DESCRIPTION OF THE TASK | Reproduce word for word the part of the Hurricane Katrina column that starts with "ONCE Toto parts" and stops after "substitute for action.".

TEXT BLOCK |
"""
Message: I Care About the Black Folks

By FRANK RICH

ONCE Toto parts the curtain, the Wizard of Oz can never be the wizard again. He is forever Professor Marvel, blowhard and snake-oil salesman. Hurricane Katrina, which is likely to endure in the American psyche as long as L. Frank Baum's mythic tornado, has similarly unmasked George W. Bush.

The worst storm in our history proved perfect for exposing this president because in one big blast it illuminated all his failings: the rampant cronyism, the empty sloganeering of "compassionate conservatism," the lack of concern for the "underprivileged" his mother condescended to at the Astrodome, the reckless lack of planning for all government operations except tax cuts, the use of spin and photo-ops to camouflage failure and to substitute for action.

In the chaos unleashed by Katrina, these plot strands coalesced into a single tragic epic played out in real time on television. The narrative is just too powerful to be undone now by the administration's desperate recycling of its greatest hits: a return Sunshine Boys tour by the surrogate empathizers Clinton and Bush I, another round of prayers at the Washington National Cathedral, another ludicrously overhyped prime-time address flecked with speechwriters' "poetry" and framed by a picturesque backdrop. Reruns never eclipse a riveting new show.

Nor can the president's acceptance of "responsibility" for the disaster dislodge what came before. Mr. Bush didn't cough up his modified-limited mea culpa until he'd seen his whole administration flash before his eyes. His admission that some of the buck may stop with him (about a dime's worth, in Truman dollars) came two weeks after the levees burst and five years after he promised to usher in a new post-Clinton "culture of responsibility." It came only after the plan to heap all the blame on the indeed blameworthy local Democrats failed to lift Mr. Bush's own record-low poll numbers. It came only after America's highest-rated TV news anchor, Brian Williams, started talking about Katrina the way Walter Cronkite once did about Vietnam.

Taking responsibility, as opposed to paying lip service to doing so, is not in this administration's gene pool. It was particularly shameful that Laura Bush was sent among the storm's dispossessed to try to scapegoat the news media for her husband's ineptitude. When she complained of seeing "a lot of the same footage over and over that isn't necessarily representative of what really happened," the first lady sounded just like Donald Rumsfeld shirking responsibility for the looting of Baghdad. The defense secretary, too, griped about seeing the same picture "over and over" on television (a looter with a vase) to hide the reality that the Pentagon had no plan to secure Iraq, a catastrophic failure being paid for in Iraqi and American blood to this day.
"""
EXTRACTED MATERIAL |
"""
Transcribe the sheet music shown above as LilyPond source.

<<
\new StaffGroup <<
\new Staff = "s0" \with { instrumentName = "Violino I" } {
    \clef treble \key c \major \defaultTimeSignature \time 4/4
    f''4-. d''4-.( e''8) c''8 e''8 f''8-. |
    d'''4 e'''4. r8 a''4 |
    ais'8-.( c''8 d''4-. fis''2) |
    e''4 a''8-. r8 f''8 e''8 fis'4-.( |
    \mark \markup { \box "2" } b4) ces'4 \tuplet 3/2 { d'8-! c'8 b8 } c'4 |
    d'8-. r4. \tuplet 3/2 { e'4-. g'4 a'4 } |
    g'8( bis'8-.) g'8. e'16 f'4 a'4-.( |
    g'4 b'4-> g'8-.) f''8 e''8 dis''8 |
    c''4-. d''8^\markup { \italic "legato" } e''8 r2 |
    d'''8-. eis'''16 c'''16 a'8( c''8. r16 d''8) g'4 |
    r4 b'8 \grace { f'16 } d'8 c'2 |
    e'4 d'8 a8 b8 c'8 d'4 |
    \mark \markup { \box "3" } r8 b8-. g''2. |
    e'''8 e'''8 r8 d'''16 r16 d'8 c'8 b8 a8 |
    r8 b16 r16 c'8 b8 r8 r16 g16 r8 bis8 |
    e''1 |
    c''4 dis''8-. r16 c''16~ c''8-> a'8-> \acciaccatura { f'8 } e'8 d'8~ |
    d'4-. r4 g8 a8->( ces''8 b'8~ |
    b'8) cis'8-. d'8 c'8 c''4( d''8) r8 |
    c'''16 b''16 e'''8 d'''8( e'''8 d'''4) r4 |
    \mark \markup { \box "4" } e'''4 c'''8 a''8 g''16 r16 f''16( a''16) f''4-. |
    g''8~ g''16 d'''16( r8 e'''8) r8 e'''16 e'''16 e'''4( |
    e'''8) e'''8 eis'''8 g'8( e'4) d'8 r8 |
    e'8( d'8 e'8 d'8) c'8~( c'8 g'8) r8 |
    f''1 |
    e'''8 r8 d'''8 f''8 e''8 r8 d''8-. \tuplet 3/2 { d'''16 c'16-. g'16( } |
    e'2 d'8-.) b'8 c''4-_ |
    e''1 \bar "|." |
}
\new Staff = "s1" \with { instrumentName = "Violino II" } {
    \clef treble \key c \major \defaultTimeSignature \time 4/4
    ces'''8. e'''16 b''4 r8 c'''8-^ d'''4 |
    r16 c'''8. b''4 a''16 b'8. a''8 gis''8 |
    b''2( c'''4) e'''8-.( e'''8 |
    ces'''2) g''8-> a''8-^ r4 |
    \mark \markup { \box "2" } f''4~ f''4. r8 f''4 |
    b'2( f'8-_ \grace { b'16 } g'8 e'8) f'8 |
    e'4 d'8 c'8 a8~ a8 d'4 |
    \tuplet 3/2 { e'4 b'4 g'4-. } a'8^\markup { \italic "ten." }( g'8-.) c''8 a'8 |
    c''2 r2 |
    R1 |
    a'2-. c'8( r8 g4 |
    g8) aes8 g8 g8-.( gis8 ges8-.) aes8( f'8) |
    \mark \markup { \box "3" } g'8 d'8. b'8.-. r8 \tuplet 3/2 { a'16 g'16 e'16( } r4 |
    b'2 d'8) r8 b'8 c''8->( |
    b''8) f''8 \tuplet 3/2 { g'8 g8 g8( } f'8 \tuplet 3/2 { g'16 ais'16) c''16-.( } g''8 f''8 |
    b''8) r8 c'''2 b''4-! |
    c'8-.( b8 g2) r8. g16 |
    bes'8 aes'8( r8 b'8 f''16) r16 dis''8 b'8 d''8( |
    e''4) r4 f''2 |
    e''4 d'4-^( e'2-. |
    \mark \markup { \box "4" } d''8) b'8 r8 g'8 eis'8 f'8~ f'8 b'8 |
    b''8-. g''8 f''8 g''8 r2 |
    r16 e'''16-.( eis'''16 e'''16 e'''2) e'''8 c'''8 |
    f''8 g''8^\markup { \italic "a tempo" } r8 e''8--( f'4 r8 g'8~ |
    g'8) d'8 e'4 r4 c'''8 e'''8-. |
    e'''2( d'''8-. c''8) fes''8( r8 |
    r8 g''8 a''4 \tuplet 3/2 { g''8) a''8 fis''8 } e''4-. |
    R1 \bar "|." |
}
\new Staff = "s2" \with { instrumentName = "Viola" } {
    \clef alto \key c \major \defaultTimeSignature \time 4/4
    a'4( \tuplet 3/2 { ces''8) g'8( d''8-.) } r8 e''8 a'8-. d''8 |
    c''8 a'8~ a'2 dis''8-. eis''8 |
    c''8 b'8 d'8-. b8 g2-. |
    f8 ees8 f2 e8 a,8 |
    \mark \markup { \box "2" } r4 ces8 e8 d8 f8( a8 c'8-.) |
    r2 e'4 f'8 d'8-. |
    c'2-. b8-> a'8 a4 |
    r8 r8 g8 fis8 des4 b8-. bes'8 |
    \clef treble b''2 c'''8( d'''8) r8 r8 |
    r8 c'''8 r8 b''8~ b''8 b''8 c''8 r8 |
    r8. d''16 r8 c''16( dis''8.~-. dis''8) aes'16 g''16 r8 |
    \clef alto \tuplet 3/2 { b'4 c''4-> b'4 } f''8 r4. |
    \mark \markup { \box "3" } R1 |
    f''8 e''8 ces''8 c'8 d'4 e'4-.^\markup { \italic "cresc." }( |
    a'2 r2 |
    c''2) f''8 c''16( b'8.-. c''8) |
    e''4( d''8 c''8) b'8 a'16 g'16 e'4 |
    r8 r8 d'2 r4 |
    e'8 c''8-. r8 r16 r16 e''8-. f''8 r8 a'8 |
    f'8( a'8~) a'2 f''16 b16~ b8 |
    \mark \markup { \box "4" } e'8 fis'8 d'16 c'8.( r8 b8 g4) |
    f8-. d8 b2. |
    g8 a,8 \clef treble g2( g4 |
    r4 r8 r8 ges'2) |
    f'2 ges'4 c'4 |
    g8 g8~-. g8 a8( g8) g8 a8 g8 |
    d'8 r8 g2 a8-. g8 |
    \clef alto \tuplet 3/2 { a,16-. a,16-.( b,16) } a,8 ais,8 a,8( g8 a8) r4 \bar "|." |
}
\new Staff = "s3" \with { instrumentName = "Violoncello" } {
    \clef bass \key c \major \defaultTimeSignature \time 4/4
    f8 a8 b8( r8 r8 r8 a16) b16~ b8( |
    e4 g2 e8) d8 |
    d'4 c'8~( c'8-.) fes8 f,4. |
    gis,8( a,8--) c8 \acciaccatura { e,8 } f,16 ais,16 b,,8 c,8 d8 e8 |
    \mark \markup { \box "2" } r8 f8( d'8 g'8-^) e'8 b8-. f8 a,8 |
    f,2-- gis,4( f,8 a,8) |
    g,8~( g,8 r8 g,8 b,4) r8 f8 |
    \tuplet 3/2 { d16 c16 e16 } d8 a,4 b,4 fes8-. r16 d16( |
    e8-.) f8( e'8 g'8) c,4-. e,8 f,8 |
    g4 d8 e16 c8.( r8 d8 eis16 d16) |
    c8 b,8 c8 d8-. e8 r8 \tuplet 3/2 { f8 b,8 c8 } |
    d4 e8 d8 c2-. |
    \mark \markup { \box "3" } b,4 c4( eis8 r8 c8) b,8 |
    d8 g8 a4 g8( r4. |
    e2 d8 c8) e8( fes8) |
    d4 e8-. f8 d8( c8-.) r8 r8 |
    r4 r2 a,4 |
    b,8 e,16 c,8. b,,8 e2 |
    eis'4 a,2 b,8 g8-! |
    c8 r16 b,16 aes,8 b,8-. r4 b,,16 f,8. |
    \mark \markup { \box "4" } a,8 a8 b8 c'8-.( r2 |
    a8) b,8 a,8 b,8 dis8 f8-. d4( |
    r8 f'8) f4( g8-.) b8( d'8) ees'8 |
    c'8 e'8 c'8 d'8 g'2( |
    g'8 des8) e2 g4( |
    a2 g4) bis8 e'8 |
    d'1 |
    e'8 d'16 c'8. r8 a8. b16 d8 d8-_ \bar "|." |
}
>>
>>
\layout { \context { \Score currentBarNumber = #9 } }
"""
WRITTEN SOLUTION |
ONCE Toto parts the curtain, the Wizard of Oz can never be the wizard again. He is forever Professor Marvel, blowhard and snake-oil salesman. Hurricane Katrina, which is likely to endure in the American psyche as long as L. Frank Baum's mythic tornado, has similarly unmasked George W. Bush.

The worst storm in our history proved perfect for exposing this president because in one big blast it illuminated all his failings: the rampant cronyism, the empty sloganeering of "compassionate conservatism," the lack of concern for the "underprivileged" his mother condescended to at the Astrodome, the reckless lack of planning for all government operations except tax cuts, the use of spin and photo-ops to camouflage failure and to substitute for action.